W tamtym czasie niektórzy deweloperzy nawet przez kilkanaście miesięcy z rzędu nie rozpoczęli żadnej nowej inwestycji. Liczba oddawanych mieszkań powinna się jednak zwiększyć.
– Trzeba pamiętać, że rozpoczynane po kryzysie inwestycje mają się już często ku końcowi. Dawałoby to szanse na zaobserwowanie efektu niskiej bazy i znaczne wzrosty liczby mieszkań oddanych do użytkowania jeszcze w tym roku – uważa Bartosz Turek, analityk rynku nieruchomości z Home Brokera.

Biorą pozwolenia

Nieźle wygląda natomiast sytuacja pod względem liczby wydawanych pozwoleń na budowę.
– W ostatnim roku w sumie wydano przeszło 180,8 tys. pozwoleń na budowę mieszkań. To o 10,1 tys. (5,9 proc.) więcej niż we wcześniejszym dwunastomiesięcznym okresie. Mocno trzymają się deweloperzy, których optymizm przy napływających z rynku sygnałach o malejącym popycie może zastanawiać. W skali roku wystarali się oni o ponad 16,6 tys. (28,3 proc.) więcej pozwoleń. Co ciekawe, inwestorzy indywidualni, którzy trzymają poziom pod względem zarówno liczby oddanych lokali, jak i rozpoczętych inwestycji, muszą mieć zdecydowanie gorsze zapatrywania na przyszłość od firm deweloperskich, bo w ich przypadku liczba uzyskanych pozwoleń spadła o blisko 3,8 tys., czyli o 3,7 proc. – mówi Bernard Waszczyk z Open Finance.
Wraz z większą liczbą pozwoleń na budowę rośnie także oferta rynkowa. Widoczne jest to szczególnie dobrze w Warszawie.
– W ostatnich czterech kwartałach deweloperzy i spółdzielnie mieszkaniowe wprowadzili do sprzedaży nieco ponad 13,2 tys. lokali. Oferta zwiększyła się znacząco do poziomu 18,5 tys. mieszkań – piszą w najnowszym raporcie analitycy REAS. Coraz większa liczba lokali w sprzedaży niepokoi jednak analityków i samych deweloperów. Popyt jest stały, na poziomie około 3 tys. mieszkań kwartalnie, ale nie jest w stanie wchłonąć w krótkim czasie tak dużej liczby lokali. Nie dziwi więc, że pomimo dużej liczby pozwoleń na budowę nie wszystkie inwestycje są rozpoczynane od razu.



Mniej rozpoczynają

Widać to dobrze w statystykach GUS. Według wyliczeń urzędu spadła aktywność pod względem liczby rozpoczynanych budów.

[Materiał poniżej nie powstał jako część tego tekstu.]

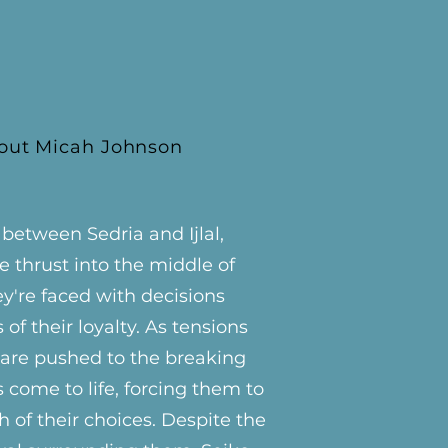
out Micah Johnson
etween Sedria and Ijlal,
e thrust into the middle of
ey're faced with decisions
s of their loyalty. As tensions
s are pushed to the breaking
s come to life, forcing them to
 of their choices. Despite the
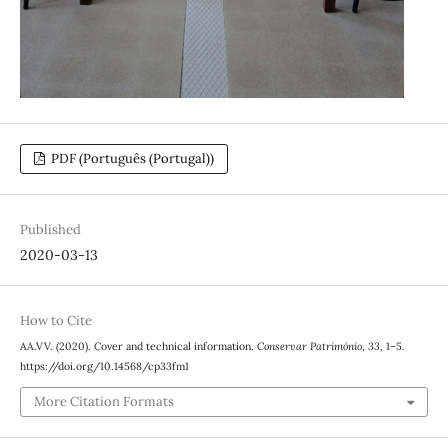
PDF (Português (Portugal))
Published
2020-03-13
How to Cite
AA.VV. (2020). Cover and technical information.
Conservar Património
,
33
, 1–5.
https://doi.org/10.14568/cp33fm1
More Citation Formats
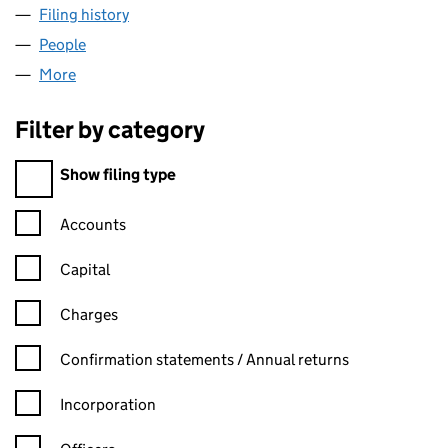
Filing history
for TRICORE EQUITY PARTNERS LLP (OC303
People
for TRICORE EQUITY PARTNERS LLP (OC303413)
More
for TRICORE EQUITY PARTNERS LLP (OC303413)
Filter by category
Filter by category
Show filing type
Confirmation statement filters, selecting an input will reload t
Accounts
Capital
Charges
Confirmation statement filters, selecting an input will reload t
Confirmation statements / Annual returns
Incorporation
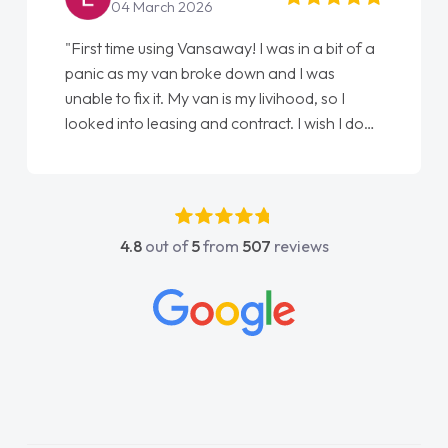
22 May 2026
"From start to finish vanaways uk nailed it
love my new van from Jack selling me it to
Ellie looking after my every wish perfectly
done am so pleased will definitely use them
again"
4.8
out of
5
from
507
reviews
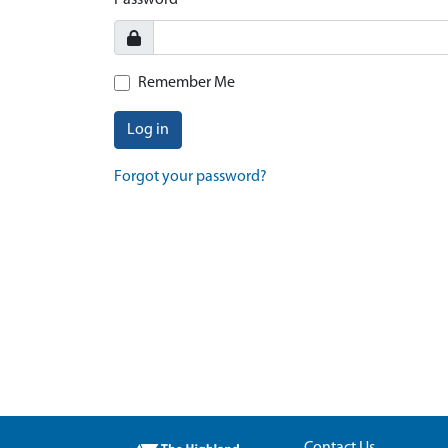
Password
Remember Me
Log in
Forgot your password?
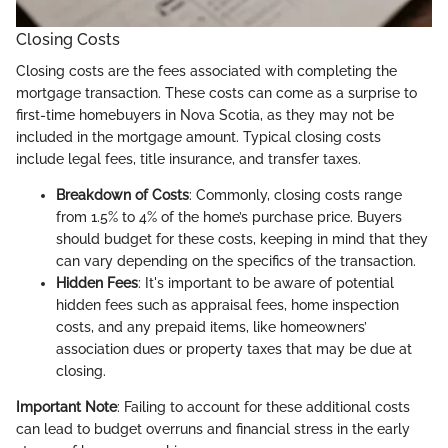
Closing Costs
Closing costs are the fees associated with completing the
mortgage transaction. These costs can come as a surprise to
first-time homebuyers in Nova Scotia, as they may not be
included in the mortgage amount. Typical closing costs
include legal fees, title insurance, and transfer taxes.
Breakdown of Costs
: Commonly, closing costs range
from 1.5% to 4% of the home’s purchase price. Buyers
should budget for these costs, keeping in mind that they
can vary depending on the specifics of the transaction.
Hidden Fees
: It's important to be aware of potential
hidden fees such as appraisal fees, home inspection
costs, and any prepaid items, like homeowners’
association dues or property taxes that may be due at
closing.
Important Note
: Failing to account for these additional costs
can lead to budget overruns and financial stress in the early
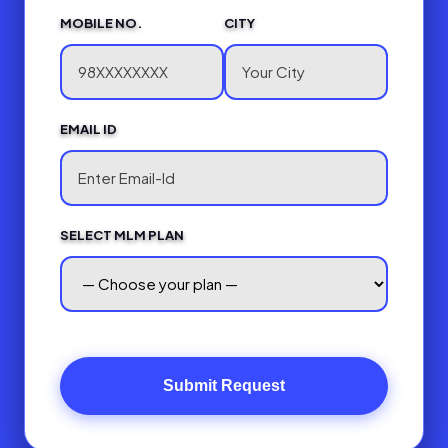
MOBILE NO.
CITY
EMAIL ID
SELECT MLM PLAN
Submit Request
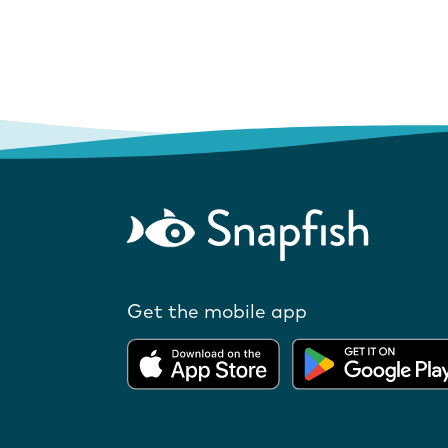
Get the mobile app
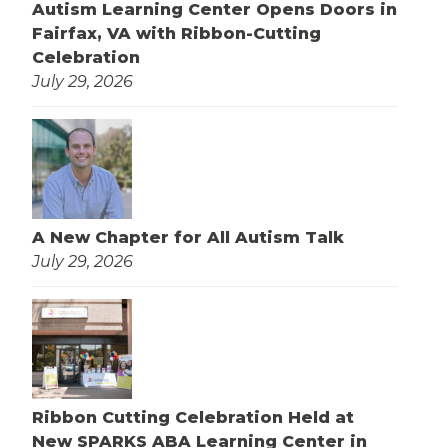
Autism Learning Center Opens Doors in
Fairfax, VA with Ribbon-Cutting
Celebration
July 29, 2026
A New Chapter for All Autism Talk
July 29, 2026
Ribbon Cutting Celebration Held at
New SPARKS ABA Learning Center in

W ostatnich 12 miesiącach rozpoczęto w Polsce budowę ponad 155,5 tys. lokali, a to oznacza spadek o 4 tys. (2,5 proc.), licząc rok do roku. Warto też dodać, że w pierwszym półroczu 2011 r. w przypadku deweloperów spadek ten jest mocniejszy i wynosi 9,5 proc.
Dla sytuacji na warszawskim rynku mieszkaniowym w najbliższych 2 – 3 latach kluczowe będą zjawiska zachodzące w polskiej gospodarce i działania deweloperów w zakresie podaży.
– Obecna sprzedaż jest zbliżona do długoterminowej przeciętnej na rynku warszawskim. Z drugiej strony notujemy rekordowo wysoką podaż przy dość stabilnych cenach. W tej sytuacji, o ile nie nastąpią dalsze obniżki cen, można prognozować raczej stabilizację niż wzrost popytu – uważają analitycy REAS.